Plattformen sind zentralistisch wie Facebook oder dezentral wie das Internet. Doch selbst wenn sie zentral organisiert sind, bieten sie ihren Nutzerinnen dezentrale Organisationsmöglichkeiten. Und wenn sie dezentral sind, standardisieren sie alles, womit sie in Berührung kommen. Standardisierung ist das Mittel, mit dem Plattformen alles miteinander verknüpfbar machen.

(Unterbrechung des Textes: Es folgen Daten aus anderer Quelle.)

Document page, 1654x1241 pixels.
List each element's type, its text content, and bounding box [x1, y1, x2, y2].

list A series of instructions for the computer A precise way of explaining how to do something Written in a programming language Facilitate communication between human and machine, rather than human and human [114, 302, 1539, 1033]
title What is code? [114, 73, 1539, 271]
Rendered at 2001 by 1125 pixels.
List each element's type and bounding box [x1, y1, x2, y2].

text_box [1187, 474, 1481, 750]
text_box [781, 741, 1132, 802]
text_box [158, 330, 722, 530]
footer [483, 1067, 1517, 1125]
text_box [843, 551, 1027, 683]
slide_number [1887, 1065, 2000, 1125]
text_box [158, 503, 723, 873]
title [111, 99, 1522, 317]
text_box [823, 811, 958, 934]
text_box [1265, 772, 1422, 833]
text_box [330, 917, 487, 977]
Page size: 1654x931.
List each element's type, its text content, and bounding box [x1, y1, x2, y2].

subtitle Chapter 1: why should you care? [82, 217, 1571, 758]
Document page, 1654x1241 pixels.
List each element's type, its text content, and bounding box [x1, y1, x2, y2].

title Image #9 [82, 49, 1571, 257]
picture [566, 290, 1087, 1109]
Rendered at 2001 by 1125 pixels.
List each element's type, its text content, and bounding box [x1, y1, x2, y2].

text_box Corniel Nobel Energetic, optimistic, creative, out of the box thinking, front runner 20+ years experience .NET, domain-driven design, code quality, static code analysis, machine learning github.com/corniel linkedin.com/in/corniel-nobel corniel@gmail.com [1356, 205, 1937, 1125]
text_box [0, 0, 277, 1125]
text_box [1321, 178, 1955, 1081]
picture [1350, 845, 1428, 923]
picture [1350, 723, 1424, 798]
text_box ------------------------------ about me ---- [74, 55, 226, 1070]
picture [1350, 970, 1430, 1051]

Die wichtigste Eigenschaft der Plattformen sind ihre unbegrenzten und vielfältigen Netzwerkeffekte. Wir sind auf Facebook, weil alle auf Facebook sind. Wir kaufen auf Amazon, weil es dort alles zu geben scheint, und wir nutzen Android-Telefone oder iPhones, weil dort so viele Apps angeboten werden. Wenn ein Messenger-Dienst nicht weit verbreitet ist, wird er es bei uns schwer haben; Google funktioniert auch deswegen so gut, weil Google viele Nutzungsdaten auswertet, um seine Suche zu vervollkommnen. Der Netzwerkeffekt wirkt wie die Gravitation eines schwarzen Loches: Er wird immer stärker, je mehr er aufsaugt. Je mehr Menschen, Datensätze, Apps, Produkte und Entwickler auf den Plattformen anschlussfähig werden, desto mächtiger wird der Sog. Plattformen und ihre Netzwerkeffekte sind der Elefant im Raum des Neuen Spiels. Sie sind bereits jetzt allgegenwärtig, sehr mächtig und kaum noch regulierbar. Sie sind dabei, die Autorität der Staaten zu unterhöhlen, denn sie haben unser Leben viel direkter im Griff als der Staat. Wir sind abhängig von ihnen. Uns freiwillig von ihnen auszuschließen, schadet am Ende vor allem uns selbst. Wir sind durch unseren eigenen Nutzen in ihnen eingeschlossen: Lock-in.

Unterdessen versuchen die Plattformbetreiber, ihre Macht zu Geld zu machen. Doch das ist gar nicht so leicht. Egal ob über Werbung, bezahlten Zugang oder Weiterverkauf von Daten: Nur was kontrolliert werden kann, kann auch bepreist werden. Und so streben die Plattformen doch wieder nach zentraler Kontrolle. Sie wollen die Einzigen sein, die Zugang bieten, und wir sind anscheinend immer wieder bereit, ihnen diese Exklusivität zuzugestehen.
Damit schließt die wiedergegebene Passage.